─── Given passage ───
I've been brewing for about a year, and done about 30 brews. Been venturing into AGs, and there are loads more variables for you to be able to control your brew, which is great. However, recently time is at a premium, and beer is becoming scarce, so I thought I would repeat a couple of my favourite extract brews. 50min from start to finishing clean up, compared to the guts of a day for AG, and I know the product will be highly enjoyable.

IMHO there is a time and a place for everything.


----------



## Lord Raja Goomba I (8/9/11)

@impy, just to fill you in.

Clutch came around to obtain some swingtop bottles from me.

Tried some of my AG (stovetop, poverty method, BIAB, AG beer).

Hooked.

To be honest, it isn't my brewing - it's the method. It just produces good beer. It isn't idiot-proof, but so long as you respect it, it'll produce great beer.

Clutch tried my most basic one hop, base malt +200g spec malt beer with a lager dried yeast.

Thanks for sticking up for us, clutch. PM me with how it turned out, and any qu's.

Goomba


----------



## manticle (8/9/11)

What a shit idea for a thread (or at least a very badly worded title). There's a million and one AG brewers out there who are supportive of other methods of brewing including extract. Why be defensive about your brewing - if you enjoy it, keep brewing that way. If you're not happy or wanting to change or curious or whatever, brew another way. This 'versus' kind of crapola is amazingly unhelpful to everyone.

Who gives a tin fiddler's ****?

As for stepping stones - suits some people, not others (as with all things brewing). Care less about what and how others decide to do things and more about how you (generic you) do.

Enun's post makes the most sense of any so far, although I also agree entirely with mje.

I also have some small bits of gravel in my shoe.


----------



## Pennywise (8/9/11)
───
Given problem A: From the brewing thread, reproduce verbatim the part that opens with the words containing "Tried some of" and closes with "produce great beer.".
Given problem B:
Answer these questions from the brewing thread above:
(i) How long does the first poster say an extract brew takes from start to finishing clean up?
(ii) What did Clutch come around to obtain from Lord Raja Goomba I?
(iii) Whose post does manticle say makes the most sense of any so far?
─── Dataset content ───
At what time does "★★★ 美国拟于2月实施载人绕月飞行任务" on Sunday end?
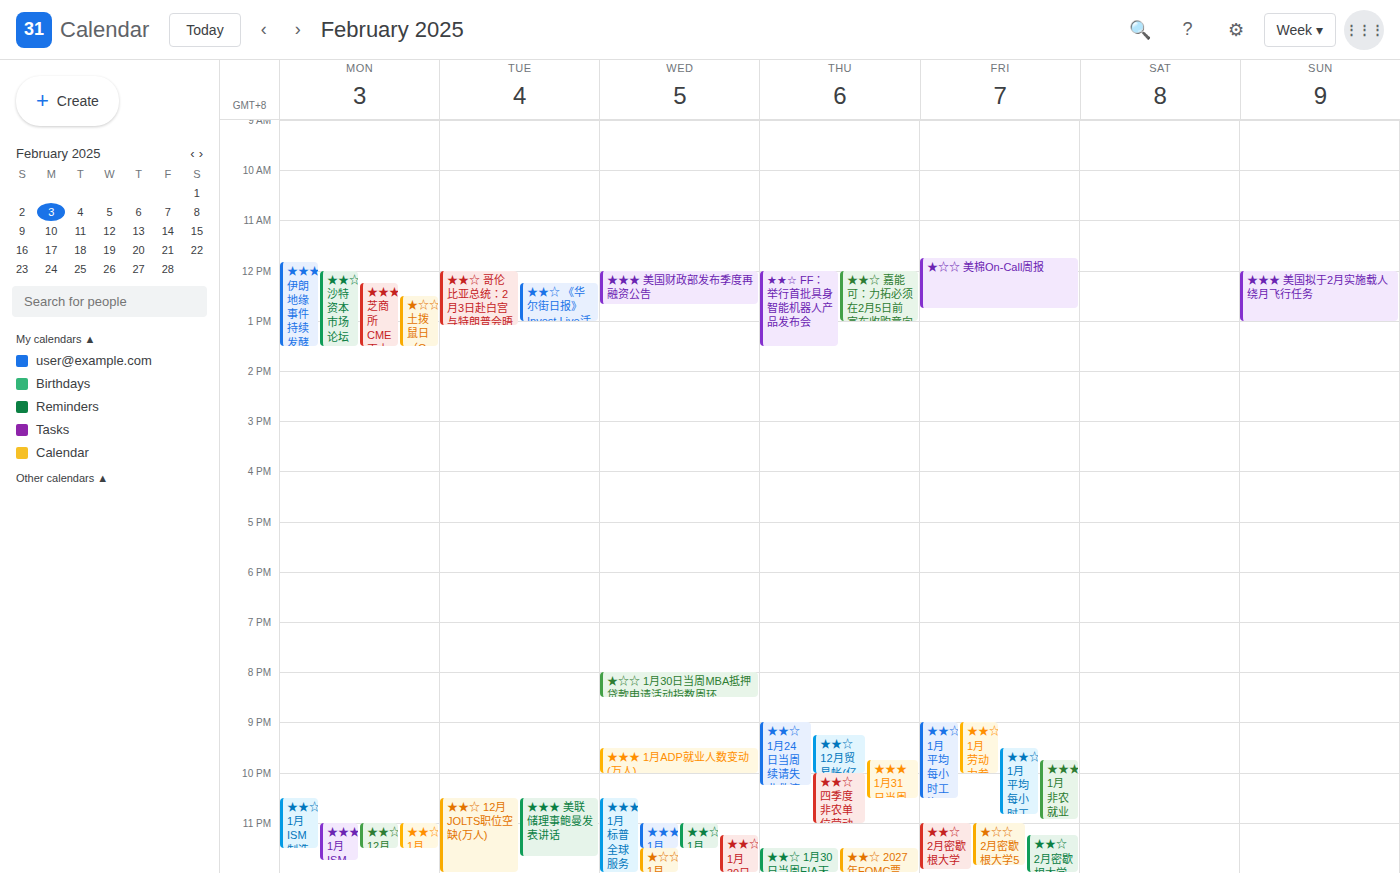
1:00 PMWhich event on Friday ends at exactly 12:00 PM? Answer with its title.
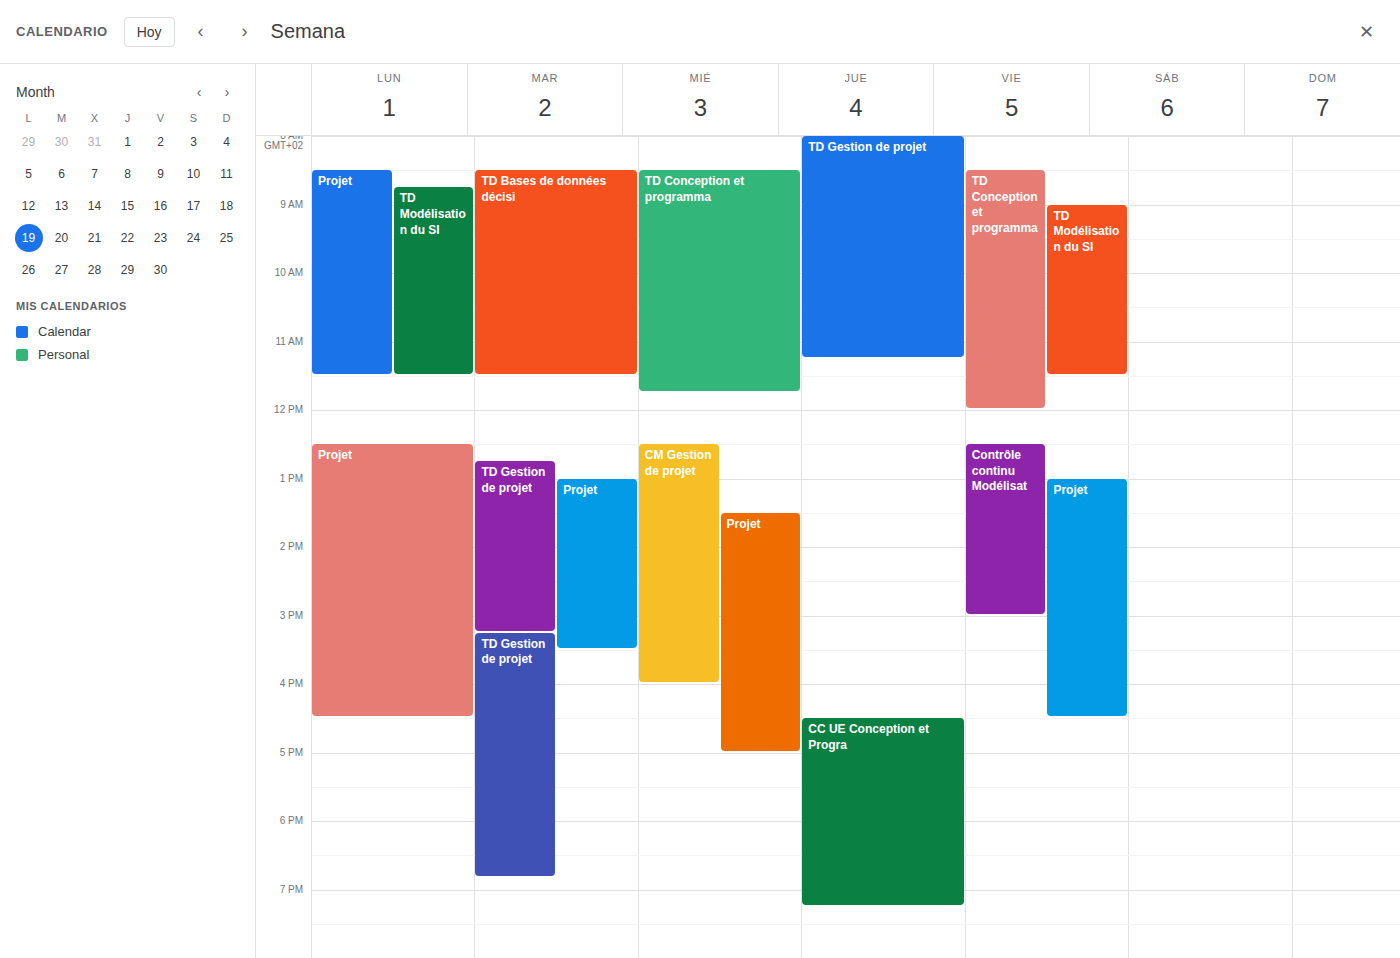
───
Full response A:
Tried some of my AG (stovetop, poverty method, BIAB, AG beer).

Hooked.

To be honest, it isn't my brewing - it's the method. It just produces good beer. It isn't idiot-proof, but so long as you respect it, it'll produce great beer.

Full response B:
(i) 50 minutes
(ii) Some swingtop bottles
(iii) Enun's